JUNGLE PIR ALIZAI, Pakistan, June 25 (Reuters) - Pakistani authorities want to close down the Jungle Pir Alizai refugee camp and send its residents to Afghanistan because they say the camp is infested with militants, guns and drugs.

A desolate settlement of mud-walled homes sprawling across a desert ringed by distant mountains, the camp in southwest Pakistan was first set up after the Soviet invasion of Afghanistan in 1979.

Pakistan now wants to close the refugee camp and send its inhabitants home, or resettle them in another camp.

Pakistan says its Afghan refugee camps have become havens for the Taliban, who are fighting an intensified insurgency in Afghanistan, and it has earmarked four camps for closure this year, including Pir Alizai.

The U.N. refugee agency, which is running a voluntary repatriation programme for Afghans, gave up on the camp in 2005 after it lost its "humanitarian value", an agency official said.

"It could no longer be considered, by UNHCR standards, a humanitarian camp. There was trafficking of arms, drugs and miscreants were living there," said the official, who declined to be identified.

But closing the camp won't be easy.

Afghans say they don't want to go home to a country at war, while many inhabitants of the camp say they are not even Afghans, but Pakistanis -- and they have the papers to prove it.

One resident, Ahmedullah, has spent his whole life in Pakistan as a refugee and says he desperately wants to go home. But the unrelenting war is stopping him.

"Can you tell me anyone on earth who does not love his home, and does not want to live in his home?" the lanky 16-year-old shouted as he stood among a crowd of youngsters outside a grocery shop in the camp.

"Give us peace and we will go home."

Most of the Afghans living in small houses along dusty lanes, 50 km (30 miles) from the Afghan border, come from the Afghan south where over the past 12 months or so the heaviest Afghan fighting has raged since the Taliban were overthrown in 2001.

Abdul Ghani, a bearded 65-year-old, said many people had been killed, including hundreds of Taliban militants, by NATO forces in his home region of Panjwai, in the southern Afghan province of Kandahar.

The inhabitants of Pir Alizai have already demonstrated their opposition to the closure of their camp.

Last month, two people were killed and five wounded in a shootout after security forces demolished houses in the camp.

"WE'RE PAKISTANIS"

Another problem facing the authorities hoping to close the camp and send its residents to Afghanistan is that many of the inhabitants say they are Pakistanis, not Afghans at all.

According to a 2005 U.N. census, the camp was home to 35,000 Afghans. But thousands of Pakistani villagers fleeing drought and tribal feuds have moved to the camp, raising its total population to more than 100,000, residents say.

Some residents said up to 80 percent of inhabitants were Pakistani ethnic Pashtuns. Pashtuns live on both sides of the largely unmarked border that was drawn during British colonial times through their lands.

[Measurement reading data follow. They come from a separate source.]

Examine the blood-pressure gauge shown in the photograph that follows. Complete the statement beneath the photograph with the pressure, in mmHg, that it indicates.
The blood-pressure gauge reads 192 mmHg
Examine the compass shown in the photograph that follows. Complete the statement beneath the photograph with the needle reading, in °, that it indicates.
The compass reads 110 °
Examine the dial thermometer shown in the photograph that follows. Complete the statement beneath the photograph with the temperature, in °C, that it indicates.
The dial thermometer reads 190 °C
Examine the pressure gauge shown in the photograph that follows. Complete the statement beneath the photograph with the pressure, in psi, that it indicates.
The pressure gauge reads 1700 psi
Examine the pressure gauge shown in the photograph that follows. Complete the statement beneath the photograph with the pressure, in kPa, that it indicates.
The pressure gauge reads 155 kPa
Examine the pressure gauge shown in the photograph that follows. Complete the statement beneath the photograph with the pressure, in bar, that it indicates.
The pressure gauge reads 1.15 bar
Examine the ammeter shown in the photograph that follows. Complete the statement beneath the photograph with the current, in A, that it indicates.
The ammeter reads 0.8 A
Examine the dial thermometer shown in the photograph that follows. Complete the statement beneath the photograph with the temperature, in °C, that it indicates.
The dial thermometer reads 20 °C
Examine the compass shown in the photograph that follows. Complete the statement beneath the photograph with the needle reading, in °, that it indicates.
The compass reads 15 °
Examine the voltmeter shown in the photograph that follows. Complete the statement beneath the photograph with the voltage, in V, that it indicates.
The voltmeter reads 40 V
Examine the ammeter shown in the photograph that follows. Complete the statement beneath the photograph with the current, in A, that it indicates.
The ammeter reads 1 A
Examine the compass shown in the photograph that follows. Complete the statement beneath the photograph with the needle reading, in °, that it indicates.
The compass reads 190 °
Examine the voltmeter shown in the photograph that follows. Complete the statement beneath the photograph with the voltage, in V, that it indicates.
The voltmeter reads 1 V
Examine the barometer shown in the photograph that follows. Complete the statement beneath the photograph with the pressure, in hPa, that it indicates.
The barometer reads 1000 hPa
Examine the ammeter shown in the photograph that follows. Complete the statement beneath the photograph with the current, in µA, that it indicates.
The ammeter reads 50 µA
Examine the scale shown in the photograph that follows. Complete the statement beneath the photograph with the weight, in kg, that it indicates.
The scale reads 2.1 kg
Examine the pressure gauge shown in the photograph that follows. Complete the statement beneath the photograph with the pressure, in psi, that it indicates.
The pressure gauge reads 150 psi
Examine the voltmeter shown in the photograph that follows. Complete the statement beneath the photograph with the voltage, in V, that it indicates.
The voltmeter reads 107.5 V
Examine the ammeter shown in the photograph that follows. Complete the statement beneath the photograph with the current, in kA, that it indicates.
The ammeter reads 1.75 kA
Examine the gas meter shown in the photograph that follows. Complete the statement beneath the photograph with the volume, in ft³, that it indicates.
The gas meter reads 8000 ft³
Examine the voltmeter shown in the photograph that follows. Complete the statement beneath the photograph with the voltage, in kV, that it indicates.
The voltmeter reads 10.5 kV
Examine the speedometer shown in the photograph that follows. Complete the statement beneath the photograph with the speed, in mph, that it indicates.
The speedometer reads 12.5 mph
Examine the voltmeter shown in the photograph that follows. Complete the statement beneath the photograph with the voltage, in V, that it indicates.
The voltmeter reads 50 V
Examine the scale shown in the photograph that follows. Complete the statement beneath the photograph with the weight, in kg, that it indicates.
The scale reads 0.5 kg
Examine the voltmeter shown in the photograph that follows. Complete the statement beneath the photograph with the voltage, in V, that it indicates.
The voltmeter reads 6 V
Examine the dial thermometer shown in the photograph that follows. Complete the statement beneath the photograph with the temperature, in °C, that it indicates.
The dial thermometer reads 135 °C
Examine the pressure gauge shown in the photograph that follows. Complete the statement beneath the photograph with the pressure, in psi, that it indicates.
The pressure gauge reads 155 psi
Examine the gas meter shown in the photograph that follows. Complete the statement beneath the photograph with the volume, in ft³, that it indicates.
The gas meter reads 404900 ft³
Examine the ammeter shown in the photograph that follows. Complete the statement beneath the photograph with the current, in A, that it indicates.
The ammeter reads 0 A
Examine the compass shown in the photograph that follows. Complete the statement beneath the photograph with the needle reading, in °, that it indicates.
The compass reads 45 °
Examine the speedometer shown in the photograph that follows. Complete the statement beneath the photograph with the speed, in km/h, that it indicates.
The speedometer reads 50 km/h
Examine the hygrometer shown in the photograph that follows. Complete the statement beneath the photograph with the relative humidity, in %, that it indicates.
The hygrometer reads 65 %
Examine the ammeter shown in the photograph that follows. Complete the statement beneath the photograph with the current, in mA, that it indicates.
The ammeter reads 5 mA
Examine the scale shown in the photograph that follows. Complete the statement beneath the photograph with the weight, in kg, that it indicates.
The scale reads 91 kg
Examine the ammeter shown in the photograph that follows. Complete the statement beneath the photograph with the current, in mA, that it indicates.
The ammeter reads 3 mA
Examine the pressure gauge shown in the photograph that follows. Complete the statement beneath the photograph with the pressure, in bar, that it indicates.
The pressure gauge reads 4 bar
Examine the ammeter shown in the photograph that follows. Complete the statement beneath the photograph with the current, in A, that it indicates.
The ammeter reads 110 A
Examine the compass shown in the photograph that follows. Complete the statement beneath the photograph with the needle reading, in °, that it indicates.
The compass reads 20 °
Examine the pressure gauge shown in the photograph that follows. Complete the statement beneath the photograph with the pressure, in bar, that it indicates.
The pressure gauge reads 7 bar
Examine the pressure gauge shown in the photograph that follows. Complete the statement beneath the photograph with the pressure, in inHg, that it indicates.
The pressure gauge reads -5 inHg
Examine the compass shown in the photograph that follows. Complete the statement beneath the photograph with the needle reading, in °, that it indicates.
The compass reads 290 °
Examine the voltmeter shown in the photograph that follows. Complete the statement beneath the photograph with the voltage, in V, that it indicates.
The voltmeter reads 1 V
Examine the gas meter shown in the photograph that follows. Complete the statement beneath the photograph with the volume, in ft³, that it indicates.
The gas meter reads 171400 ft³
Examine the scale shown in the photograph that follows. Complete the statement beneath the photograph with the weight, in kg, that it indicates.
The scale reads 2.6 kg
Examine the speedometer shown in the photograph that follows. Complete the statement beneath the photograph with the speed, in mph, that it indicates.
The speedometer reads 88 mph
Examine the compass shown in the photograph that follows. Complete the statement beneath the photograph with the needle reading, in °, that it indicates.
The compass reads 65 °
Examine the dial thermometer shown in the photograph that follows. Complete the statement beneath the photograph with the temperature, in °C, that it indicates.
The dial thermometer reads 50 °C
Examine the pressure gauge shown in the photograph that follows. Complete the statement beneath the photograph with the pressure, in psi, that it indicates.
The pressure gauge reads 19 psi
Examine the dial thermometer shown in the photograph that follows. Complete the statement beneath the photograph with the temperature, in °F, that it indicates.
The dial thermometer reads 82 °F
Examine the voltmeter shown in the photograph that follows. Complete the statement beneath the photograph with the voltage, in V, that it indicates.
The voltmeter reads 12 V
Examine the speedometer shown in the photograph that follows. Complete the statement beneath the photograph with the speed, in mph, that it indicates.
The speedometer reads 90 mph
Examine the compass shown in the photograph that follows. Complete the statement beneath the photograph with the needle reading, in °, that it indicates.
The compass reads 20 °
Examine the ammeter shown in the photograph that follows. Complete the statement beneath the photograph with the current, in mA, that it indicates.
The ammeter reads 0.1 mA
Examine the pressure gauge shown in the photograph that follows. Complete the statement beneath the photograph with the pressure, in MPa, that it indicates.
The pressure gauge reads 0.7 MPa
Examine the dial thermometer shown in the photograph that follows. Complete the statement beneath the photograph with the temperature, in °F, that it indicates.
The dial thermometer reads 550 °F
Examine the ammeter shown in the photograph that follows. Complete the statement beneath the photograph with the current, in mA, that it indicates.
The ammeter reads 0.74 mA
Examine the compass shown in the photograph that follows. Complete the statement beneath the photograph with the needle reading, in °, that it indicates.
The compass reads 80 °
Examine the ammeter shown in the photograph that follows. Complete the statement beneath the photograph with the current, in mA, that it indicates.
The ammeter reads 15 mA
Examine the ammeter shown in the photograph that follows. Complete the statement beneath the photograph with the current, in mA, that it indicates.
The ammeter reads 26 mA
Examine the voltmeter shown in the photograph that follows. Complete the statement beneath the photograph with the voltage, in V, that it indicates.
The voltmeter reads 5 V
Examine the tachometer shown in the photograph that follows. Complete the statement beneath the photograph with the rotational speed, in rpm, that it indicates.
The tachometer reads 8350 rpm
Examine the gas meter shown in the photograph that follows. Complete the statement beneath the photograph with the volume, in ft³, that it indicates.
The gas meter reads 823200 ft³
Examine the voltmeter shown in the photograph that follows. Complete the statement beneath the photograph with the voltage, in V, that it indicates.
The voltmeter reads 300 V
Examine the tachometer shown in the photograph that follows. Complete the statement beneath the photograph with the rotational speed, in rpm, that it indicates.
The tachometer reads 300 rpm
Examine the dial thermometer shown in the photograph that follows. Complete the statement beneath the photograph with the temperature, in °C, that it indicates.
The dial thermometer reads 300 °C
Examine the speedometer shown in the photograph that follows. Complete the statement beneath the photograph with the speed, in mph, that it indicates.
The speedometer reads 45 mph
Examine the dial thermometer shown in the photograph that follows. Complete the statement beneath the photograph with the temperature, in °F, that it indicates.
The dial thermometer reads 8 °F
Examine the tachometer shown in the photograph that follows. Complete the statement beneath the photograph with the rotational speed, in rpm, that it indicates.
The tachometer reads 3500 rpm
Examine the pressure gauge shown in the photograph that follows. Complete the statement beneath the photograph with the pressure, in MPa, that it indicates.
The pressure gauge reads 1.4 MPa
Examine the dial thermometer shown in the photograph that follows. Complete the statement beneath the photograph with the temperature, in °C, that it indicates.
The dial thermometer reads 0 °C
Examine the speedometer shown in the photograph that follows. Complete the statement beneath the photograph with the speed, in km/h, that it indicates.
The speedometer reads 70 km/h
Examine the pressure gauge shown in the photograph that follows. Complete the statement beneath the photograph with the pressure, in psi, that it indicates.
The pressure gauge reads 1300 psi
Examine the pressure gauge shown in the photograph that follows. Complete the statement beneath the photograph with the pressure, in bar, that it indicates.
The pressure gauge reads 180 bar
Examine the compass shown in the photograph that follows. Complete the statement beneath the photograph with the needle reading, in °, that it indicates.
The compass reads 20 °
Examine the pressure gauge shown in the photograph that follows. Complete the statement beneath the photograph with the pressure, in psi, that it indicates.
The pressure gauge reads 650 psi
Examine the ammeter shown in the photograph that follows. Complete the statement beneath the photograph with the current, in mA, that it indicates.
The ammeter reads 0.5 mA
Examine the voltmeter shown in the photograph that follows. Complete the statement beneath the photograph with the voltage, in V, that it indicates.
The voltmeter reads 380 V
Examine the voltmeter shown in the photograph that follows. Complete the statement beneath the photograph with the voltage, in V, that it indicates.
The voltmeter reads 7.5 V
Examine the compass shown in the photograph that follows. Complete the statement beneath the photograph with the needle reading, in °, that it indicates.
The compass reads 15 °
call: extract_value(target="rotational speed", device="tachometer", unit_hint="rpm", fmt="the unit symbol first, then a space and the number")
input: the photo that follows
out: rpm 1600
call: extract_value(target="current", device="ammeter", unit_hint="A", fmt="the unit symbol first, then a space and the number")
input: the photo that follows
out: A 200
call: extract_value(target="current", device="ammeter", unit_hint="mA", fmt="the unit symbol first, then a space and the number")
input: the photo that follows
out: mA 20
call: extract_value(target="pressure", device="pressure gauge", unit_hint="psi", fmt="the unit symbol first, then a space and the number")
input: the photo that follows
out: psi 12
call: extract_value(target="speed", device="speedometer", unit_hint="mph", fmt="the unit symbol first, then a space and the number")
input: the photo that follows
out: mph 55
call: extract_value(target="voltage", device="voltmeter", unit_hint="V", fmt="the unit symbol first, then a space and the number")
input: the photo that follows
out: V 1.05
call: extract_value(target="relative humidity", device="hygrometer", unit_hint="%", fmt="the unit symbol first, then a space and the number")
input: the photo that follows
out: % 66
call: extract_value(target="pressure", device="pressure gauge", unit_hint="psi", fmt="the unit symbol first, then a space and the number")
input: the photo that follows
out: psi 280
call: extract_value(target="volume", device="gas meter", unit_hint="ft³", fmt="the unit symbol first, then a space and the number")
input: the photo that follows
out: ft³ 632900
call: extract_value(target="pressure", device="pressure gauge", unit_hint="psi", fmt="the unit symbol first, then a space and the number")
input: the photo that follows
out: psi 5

"We're Pakistanis. I have as much right to be in Pakistan as you have. Why are you forcing me to Afghanistan?" said Haji Zardad Kakozai, head of a 25-member residents' committee that manages camp affairs.

As Kakozai spoke, other members of the committee took out Pakistani identity cards and held them up for inspection.

"All of us have decided that if the government wants to send us to jail, we will go to jail. If it kills us, we will die, but we will not leave," Kakozai said.

Pakistani officials say many Afghans have acquired identity cards and some have mingled into the population through marriage. Many Afghans live and run businesses in Pakistani cities and towns across the country.

"They carry both identities. They show their Afghan cards when they get aid meant for refugees, otherwise they show themselves as Pakistanis," said a government official in the provincial capital, Quetta.

Kakozai, a heavy-set Pashtun with a big turban wrapped around his head, also denied there were any al Qaeda or Taliban guerrillas hiding out in the camp.

"I have told authorities 2,000 times that if you find a single al Qaeda man or training camp for militants you should slaughter all 25 of us," he said, referring to the committee.

More than 4.6 million Afghans have gone home from Pakistan and Iran since the overthrow of the Taliban in 2001. But about 3 million Afghans are still in Pakistan and 2 million in Iran.

Iran recently forced about 100,000 Afghans back and the United Nations has urged Pakistan not to send its refugees home, saying impoverished Afghanistan was already swamped by the people evicted from Iran.